Es war souverän vom Sender, als Festrednerin an diesem Tag Diemut Roether einzuladen, denn von der äußerst profilierten Redakteurin des Fachdienstes „epd Medien“ war abgesehen von Lob auf Peter Boudgoust natürlich auch Kritik am SWR zu erwarten. Und Roether lieferte zuverlässig Das SWR-Fernsehen liefere zu viel „Wohlfühlprogramm“, zu viel „kochende Landfrauen und Südwesten von oben“. Der Sender lasse es an „unbequemen Inhalten“ fehlen und liefere zu wenig „Diskussionsstoff für die Gesellschaft“. In Richtung Gniffke sagte sie: „Denken Sie an Inhalte und nicht nur an Content.“ Der öffentlich-rechtliche Rundfunk habe „die Pflicht, das bessere Programm zu machen“.

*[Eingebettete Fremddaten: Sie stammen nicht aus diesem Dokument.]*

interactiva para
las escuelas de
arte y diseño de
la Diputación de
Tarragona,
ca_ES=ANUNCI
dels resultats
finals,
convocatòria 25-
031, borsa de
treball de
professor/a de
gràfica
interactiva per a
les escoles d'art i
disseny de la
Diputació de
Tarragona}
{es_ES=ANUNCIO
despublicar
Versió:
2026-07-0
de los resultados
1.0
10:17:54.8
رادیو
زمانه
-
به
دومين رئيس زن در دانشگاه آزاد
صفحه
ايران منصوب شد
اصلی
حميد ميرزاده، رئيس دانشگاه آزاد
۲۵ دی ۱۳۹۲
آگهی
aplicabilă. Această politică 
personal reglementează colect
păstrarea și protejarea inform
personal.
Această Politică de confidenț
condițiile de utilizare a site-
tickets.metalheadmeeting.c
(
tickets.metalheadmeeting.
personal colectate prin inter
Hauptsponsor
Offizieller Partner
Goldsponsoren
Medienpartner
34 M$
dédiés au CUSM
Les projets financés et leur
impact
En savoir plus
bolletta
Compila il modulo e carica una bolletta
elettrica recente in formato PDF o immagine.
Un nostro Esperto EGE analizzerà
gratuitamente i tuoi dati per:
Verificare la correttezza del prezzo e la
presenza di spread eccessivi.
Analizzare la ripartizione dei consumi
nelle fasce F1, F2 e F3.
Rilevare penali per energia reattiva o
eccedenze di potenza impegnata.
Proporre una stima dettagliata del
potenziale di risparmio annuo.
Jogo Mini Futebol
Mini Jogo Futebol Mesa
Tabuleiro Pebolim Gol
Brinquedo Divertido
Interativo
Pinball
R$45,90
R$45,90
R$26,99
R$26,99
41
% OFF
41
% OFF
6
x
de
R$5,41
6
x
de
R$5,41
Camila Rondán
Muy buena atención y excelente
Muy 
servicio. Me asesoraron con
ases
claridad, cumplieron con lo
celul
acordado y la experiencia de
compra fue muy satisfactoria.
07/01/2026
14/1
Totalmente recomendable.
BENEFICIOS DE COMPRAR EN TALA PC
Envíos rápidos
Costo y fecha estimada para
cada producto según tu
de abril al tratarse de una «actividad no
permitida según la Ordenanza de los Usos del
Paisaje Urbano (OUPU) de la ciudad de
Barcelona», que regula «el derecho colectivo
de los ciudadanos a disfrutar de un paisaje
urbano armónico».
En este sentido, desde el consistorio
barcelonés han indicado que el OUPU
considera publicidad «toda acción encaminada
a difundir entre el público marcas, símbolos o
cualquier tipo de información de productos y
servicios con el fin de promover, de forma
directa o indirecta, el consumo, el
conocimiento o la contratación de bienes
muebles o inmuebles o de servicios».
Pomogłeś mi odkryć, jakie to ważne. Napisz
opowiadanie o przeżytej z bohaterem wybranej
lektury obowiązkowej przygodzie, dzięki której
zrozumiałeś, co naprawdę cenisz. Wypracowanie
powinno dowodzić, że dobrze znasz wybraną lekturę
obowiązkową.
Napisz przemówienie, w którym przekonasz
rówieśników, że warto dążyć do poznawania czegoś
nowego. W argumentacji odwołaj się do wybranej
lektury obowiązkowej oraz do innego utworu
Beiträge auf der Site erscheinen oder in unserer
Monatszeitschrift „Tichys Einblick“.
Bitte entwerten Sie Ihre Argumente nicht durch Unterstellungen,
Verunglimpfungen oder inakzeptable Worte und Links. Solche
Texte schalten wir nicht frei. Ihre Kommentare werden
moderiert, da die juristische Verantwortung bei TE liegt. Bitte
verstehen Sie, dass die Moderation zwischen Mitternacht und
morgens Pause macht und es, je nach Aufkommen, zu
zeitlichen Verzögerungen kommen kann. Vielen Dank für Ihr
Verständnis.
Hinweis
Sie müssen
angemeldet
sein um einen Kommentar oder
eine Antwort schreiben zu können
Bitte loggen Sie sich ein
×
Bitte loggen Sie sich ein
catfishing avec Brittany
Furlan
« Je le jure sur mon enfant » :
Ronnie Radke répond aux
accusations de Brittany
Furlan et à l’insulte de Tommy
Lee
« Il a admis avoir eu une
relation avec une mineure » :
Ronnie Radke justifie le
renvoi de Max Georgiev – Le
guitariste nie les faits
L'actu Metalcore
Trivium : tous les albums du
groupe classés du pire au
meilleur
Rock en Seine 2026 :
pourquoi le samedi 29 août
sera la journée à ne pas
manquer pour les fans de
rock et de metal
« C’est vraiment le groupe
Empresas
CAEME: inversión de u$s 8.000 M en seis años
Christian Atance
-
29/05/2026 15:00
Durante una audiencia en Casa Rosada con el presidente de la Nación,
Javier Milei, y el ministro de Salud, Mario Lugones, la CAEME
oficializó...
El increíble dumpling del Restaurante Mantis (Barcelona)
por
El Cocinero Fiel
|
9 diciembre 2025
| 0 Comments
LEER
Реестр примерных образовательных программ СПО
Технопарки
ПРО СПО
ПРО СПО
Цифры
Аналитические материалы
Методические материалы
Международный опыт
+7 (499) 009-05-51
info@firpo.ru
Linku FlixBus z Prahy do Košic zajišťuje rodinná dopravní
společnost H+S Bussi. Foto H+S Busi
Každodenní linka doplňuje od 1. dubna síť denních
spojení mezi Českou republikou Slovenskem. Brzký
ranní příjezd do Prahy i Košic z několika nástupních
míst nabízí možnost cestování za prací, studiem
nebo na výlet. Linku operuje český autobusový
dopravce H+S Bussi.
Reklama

Zwei Personalentscheidungen sind schon gefallen

Und nächste Woche könne der neue SWR-Chef gleich mal zeigen, was in ihm stecke. Schließlich diskutieren die ARD-Intendanten dann in Stuttgart darüber, ob künftig am Sonntag in der Stunde vor der 20-Uhr-„Tagesschau“ statt „Weltspiegel“ eine weitere Sportsendung laufen soll. Roether ließ keinen Zweifel daran, wie sie eine solche Entscheidung in ihrem Medium kommentieren würde.

Kai Gniffke selbst jedenfalls ist längst auf der Strecke: Just wenige Stunden vor der Veranstaltung präsentierte er zwei zentrale Personalentscheidungen: Clemens Bratzler aus dem eigenen Haus, den TV-Zuschauern gut bekannt, wird neuer SWR-Programmdirektor Information, Anke Mai vom Bayerischen Rundfunk die Programmdirektorin Kultur. Mit solchen Entscheidungen hätten sich andere viel mehr Kennenlern-Zeit gelassen. Aber Gniffke hat einfach sehr viel vor.